日食や月食、木星の衛星の食に至るまで、計算上の天文現象と実際の観測のずれを計測することで位置を特定しようと試みましたが、当時最高の精度を持った時計は振り子時計であり、穏やかな海では成果を上げることのできた計測方法でも、船が揺れてしまうと全く信頼できる計測ができませんでした。

人々が正確な時を知ることが出来るようになったのは18世紀後半、イギリス人の職人ハリソンが当時としては最高の精度を持った時計、「クロノメーター」を製作してからのことでした。
このクロノメーターは航海のために発明された時計で、船の揺れの影響を受けないゼンマイ式、巻いている途中でも時の刻みを止めず、ゼンマイの巻きの強さによっても時間の進みは一定のままという画期的なものでした。
彼が改良を重ねて製作したクロノメーターH-4は、81日間の航海でわずか8秒程度の誤差しかなかったと言われています。


今でも機械式時計の精度測定にはクロノメーター基準というものが設けられており、クオーツや電波時計が当たり前のこの時代においても機械式時計のステイタスというべき基準として引き継がれています。
パイロットのための腕時計として有名なブライトリングは、自社全ての腕時計がクロノメーターであることを誇りとしています。
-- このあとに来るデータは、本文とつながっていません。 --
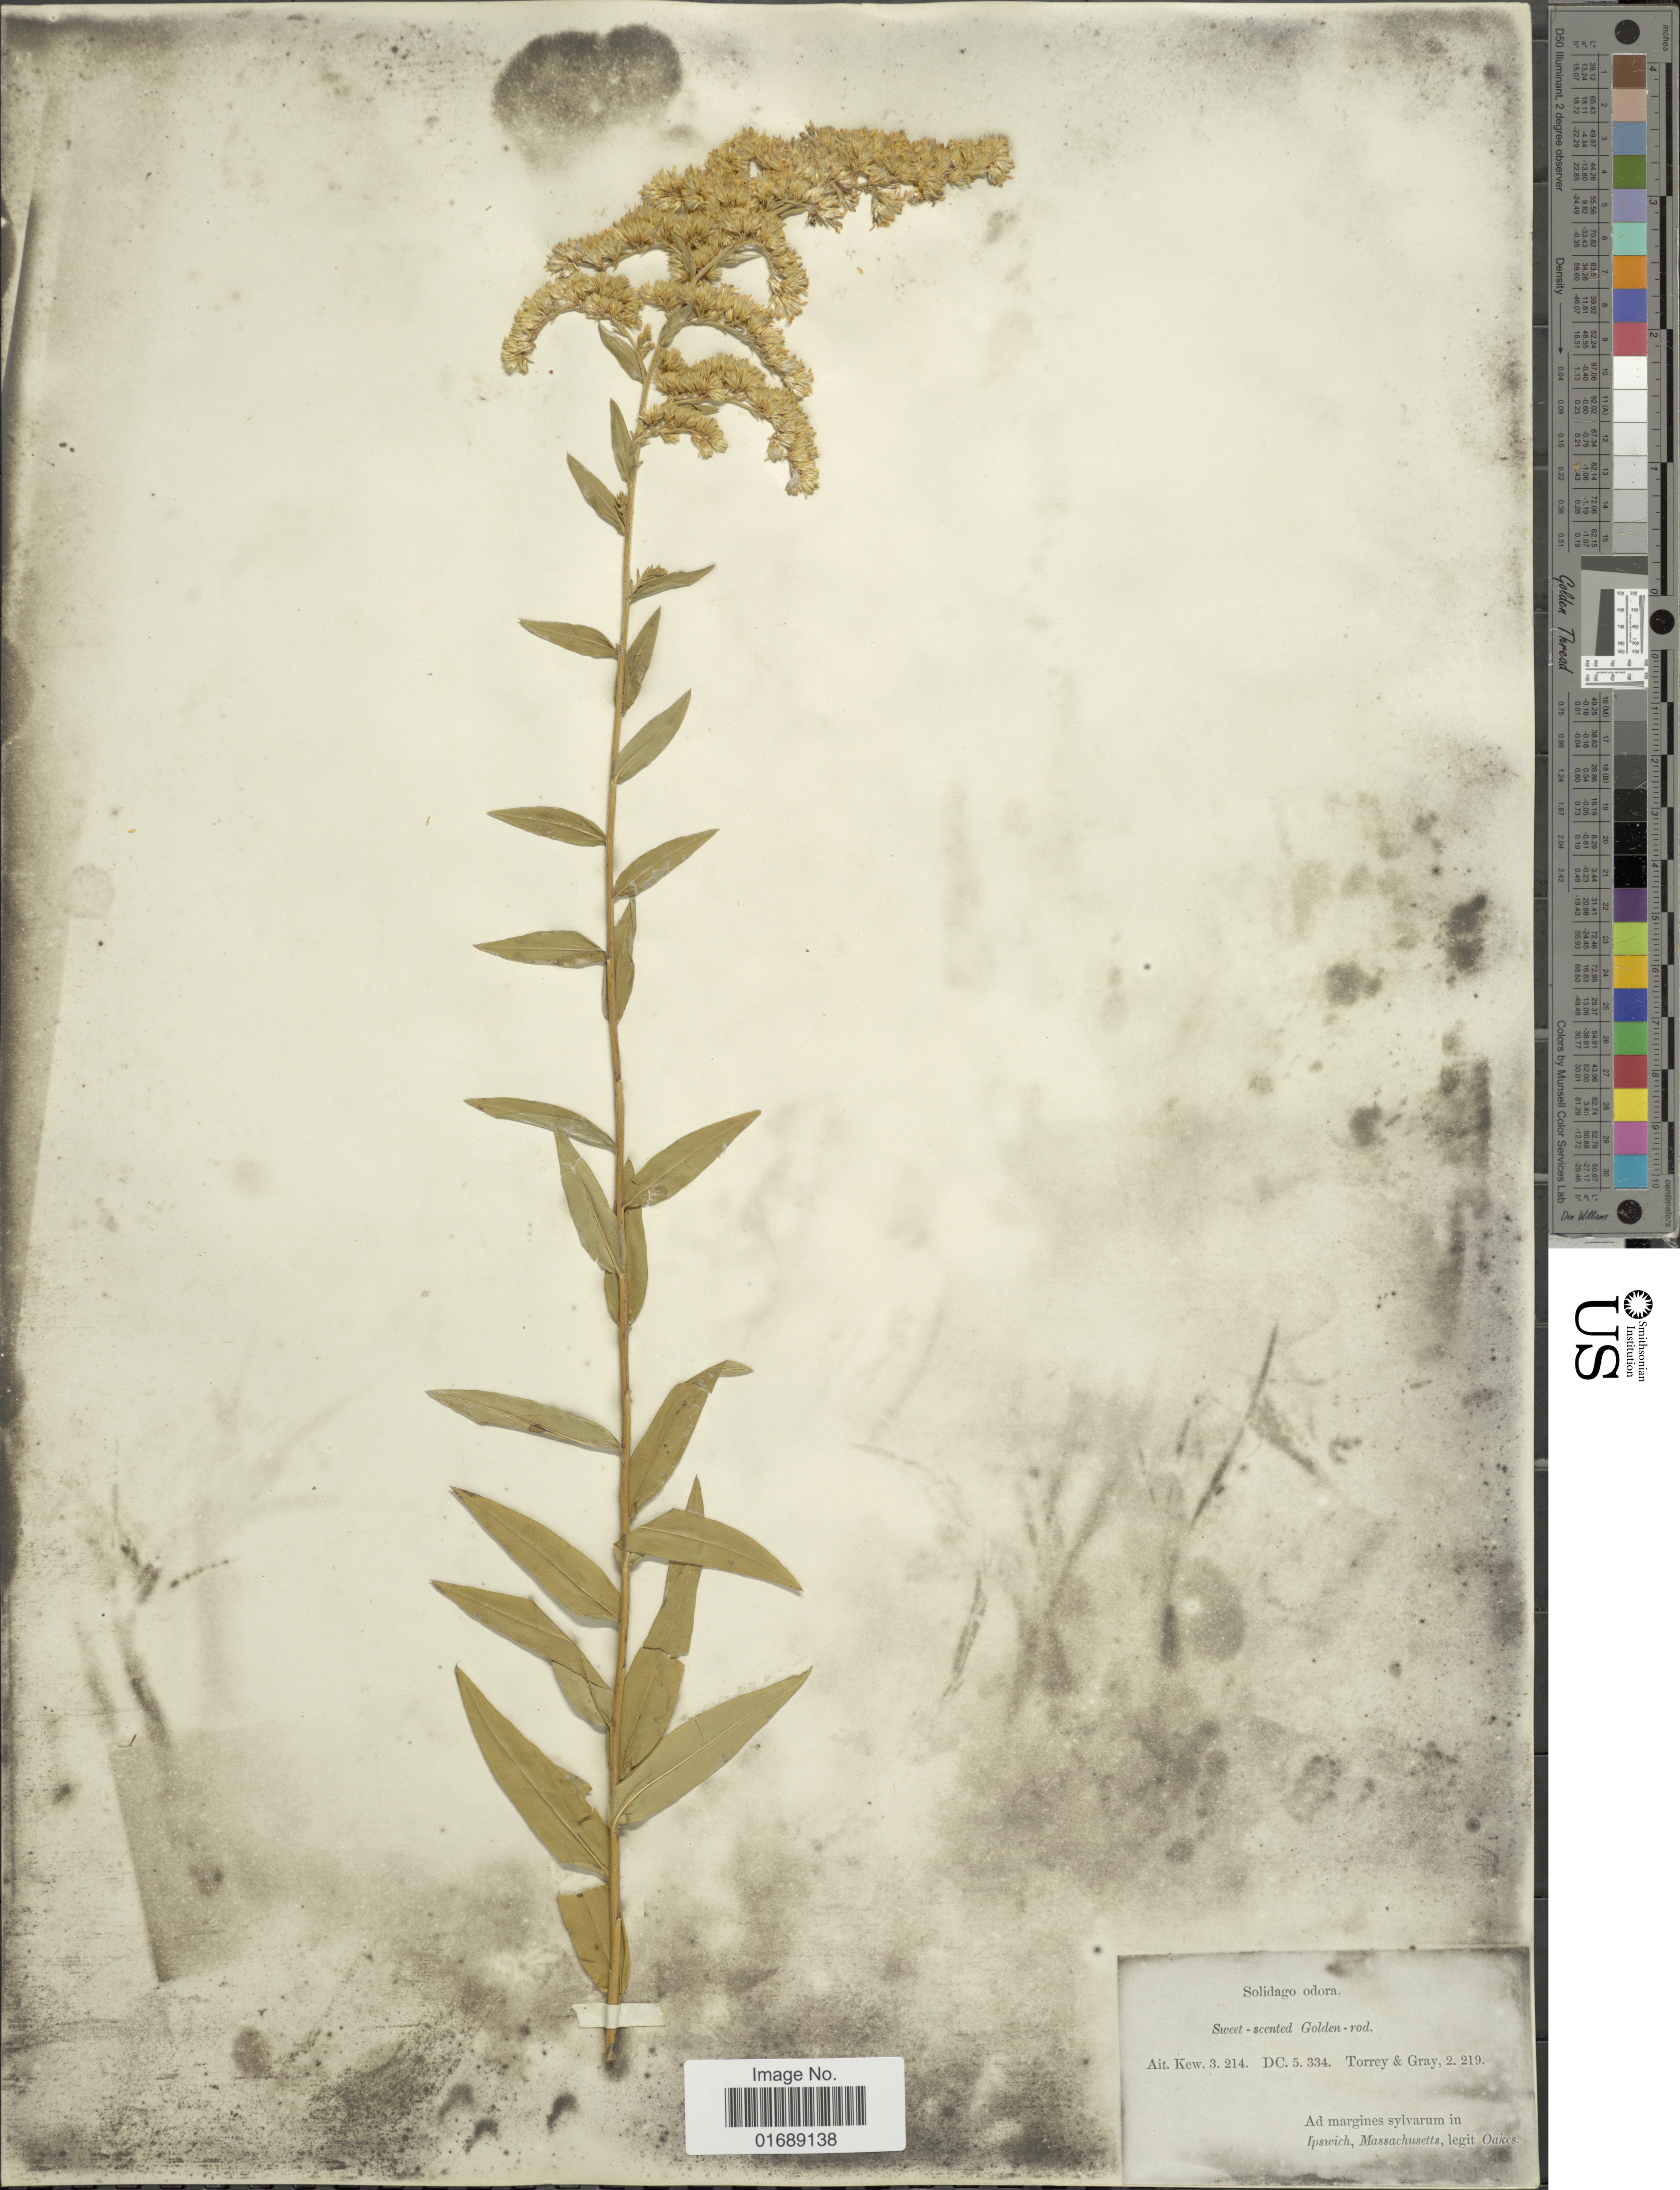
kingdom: Plantae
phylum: Tracheophyta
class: Magnoliopsida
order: Asterales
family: Asteraceae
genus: Solidago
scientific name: Solidago odora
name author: Aiton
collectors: -. Oakes, J. Torrey & -- Gray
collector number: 2219?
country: United States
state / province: Massachusetts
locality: Ipswich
現在は誰にでも簡単にGPSとナビゲーションの恩恵を受けることが出来ます。
さらに、今までは米軍のGPS衛星を主に利用していたシステムも、日本独自の準天頂衛星みちびきの運用が2018年11月1日から始まったことにより、いままで誤差数メートルと言われたGPSの精度が数センチにまで高まったと言われています。


古来、星を見上げて旅をした人々。
我々も、日々関わっている船舶や航空機が安全に運行できているのは、目には見えなくても宇宙からの情報のおかげです。


これからは空を見上げるのには良い季節です。
冬のダイヤモンドといった1等星のオンパレードやしぶんぎ座流星群、ふたご座流星群などもこれからの時期、楽しみです。

寒く無いように気を付けて、ちょっと空を見てみるのはいかがでしょうか。